Die Lesegesellschaft unter Leitung von Daniel Ehrenzeller erteilte den Auftrag zur Gestaltung des Neujahrsblattes an Jürg Rohr aus Teufen. Auf Wunsch des Vorstandes wird das Bild erstmals nicht vorgängig in der Tüüfner Poscht abgebildet. 

Vor vier Jahren, beim Radfahren durchs Appenzellerland, begegnete Jürg Rohr seinem heutigen Zuhause und Atelier am Wettersbüelweg 27. Durch diesen Zufall wohnen seine Frau und er seit 2010 in unserem Dorf.
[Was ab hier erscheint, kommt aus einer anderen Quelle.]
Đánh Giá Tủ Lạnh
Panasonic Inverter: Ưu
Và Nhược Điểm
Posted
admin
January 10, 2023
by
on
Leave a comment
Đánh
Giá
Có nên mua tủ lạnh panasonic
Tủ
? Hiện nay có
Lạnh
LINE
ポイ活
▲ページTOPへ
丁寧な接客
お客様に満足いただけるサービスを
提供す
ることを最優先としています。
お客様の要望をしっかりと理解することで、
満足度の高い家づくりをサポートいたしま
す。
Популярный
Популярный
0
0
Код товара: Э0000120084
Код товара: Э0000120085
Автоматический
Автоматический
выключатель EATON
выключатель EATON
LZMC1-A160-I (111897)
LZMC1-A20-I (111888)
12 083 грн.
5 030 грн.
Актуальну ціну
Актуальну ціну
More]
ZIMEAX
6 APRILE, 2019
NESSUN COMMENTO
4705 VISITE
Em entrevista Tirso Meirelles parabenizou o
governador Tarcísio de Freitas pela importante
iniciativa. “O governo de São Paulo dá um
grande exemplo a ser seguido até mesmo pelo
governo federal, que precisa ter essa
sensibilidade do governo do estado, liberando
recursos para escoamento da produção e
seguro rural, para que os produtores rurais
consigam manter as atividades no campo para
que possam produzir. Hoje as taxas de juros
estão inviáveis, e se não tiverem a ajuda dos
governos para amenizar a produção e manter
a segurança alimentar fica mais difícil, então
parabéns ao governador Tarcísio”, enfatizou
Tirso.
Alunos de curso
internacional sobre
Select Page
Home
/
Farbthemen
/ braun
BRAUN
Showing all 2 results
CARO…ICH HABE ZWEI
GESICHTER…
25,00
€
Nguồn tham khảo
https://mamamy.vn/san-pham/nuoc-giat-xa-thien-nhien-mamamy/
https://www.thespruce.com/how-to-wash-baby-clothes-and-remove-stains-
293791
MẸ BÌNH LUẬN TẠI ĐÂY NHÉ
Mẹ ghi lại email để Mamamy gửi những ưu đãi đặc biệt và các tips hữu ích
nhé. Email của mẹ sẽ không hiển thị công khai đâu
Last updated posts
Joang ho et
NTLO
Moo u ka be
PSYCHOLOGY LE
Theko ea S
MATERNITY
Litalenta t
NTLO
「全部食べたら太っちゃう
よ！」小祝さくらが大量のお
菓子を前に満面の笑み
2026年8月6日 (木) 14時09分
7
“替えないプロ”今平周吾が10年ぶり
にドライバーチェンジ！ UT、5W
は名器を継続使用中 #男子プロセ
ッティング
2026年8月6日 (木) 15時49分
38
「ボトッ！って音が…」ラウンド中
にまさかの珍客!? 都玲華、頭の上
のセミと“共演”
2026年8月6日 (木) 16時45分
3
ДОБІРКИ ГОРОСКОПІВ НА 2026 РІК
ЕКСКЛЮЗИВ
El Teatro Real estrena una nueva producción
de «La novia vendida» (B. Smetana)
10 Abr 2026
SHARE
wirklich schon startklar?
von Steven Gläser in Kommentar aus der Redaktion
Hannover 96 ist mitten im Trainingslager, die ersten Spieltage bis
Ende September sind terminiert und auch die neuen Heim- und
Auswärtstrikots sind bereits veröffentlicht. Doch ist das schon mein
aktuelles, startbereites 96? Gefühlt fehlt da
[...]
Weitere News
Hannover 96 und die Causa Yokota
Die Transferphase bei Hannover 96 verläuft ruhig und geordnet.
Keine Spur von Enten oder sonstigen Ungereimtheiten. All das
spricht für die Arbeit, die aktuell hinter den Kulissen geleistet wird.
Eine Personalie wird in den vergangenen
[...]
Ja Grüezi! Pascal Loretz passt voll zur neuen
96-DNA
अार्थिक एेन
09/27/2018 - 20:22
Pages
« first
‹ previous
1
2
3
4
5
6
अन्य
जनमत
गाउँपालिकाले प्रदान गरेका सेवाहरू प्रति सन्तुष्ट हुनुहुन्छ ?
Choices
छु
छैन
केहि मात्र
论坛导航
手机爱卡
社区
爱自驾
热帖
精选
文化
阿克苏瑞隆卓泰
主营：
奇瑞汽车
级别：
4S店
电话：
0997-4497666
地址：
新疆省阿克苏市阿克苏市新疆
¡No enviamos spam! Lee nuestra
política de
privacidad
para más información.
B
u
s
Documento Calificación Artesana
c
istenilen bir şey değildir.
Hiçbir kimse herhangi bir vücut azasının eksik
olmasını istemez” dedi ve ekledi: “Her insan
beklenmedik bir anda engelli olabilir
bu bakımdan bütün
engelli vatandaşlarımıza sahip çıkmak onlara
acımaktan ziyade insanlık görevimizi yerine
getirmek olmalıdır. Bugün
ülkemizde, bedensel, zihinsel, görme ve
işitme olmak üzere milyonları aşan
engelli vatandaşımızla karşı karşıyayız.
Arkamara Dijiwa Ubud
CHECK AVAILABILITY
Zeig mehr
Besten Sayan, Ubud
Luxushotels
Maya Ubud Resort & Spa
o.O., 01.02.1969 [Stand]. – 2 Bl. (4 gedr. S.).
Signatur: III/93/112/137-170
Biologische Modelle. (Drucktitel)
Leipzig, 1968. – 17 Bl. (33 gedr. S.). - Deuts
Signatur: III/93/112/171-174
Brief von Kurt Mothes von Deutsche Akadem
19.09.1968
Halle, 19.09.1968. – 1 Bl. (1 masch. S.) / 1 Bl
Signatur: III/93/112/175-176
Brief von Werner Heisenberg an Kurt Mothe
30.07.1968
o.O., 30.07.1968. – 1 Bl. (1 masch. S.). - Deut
Das ehemalige Bauernhaus aus Holz steht leicht oberhalb des Dorfkerns mit Blick auf den Alpstein. In den letzten beiden Jahren haben sie es liebevoll und substanzerhaltend renovieren lassen. Den mitwirkenden Handwerkern aus Teufen stellt die Bauherrschaft ein sehr gutes Zeugnis aus.

Im Mittelteil, dem grossen, einstmaligen Stickereiraum, befindet sich das Atelier. Der Raum ist hoch, das Licht dringt von vorne und hinten ein. Einzelne Bilder hängen an den Wänden und stehen auf dem Boden. Im Holzofen brennt kein Feuer.

Jürg Rohr, geboren 1962, aufgewachsen im Rheintal, war zuvor als Sekundarlehrer tätig. 1992 schloss er ein Zeichnungslehrerstudium ab und arbeitet seither, in einem 50 bis 80%-Pensum, in seinem neuen Beruf an der Kantonsschule am Burggraben in St.Gallen.

Eigene Spielregeln als Ausgangslage

Der Künstler schätzt es ausserordentlich, dass er von der Lesegesellschaft keinerlei Auflagen erhielt, ausser dass es ein Bild sein sollte, das mittels Lithographie vervielfältigt werden kann.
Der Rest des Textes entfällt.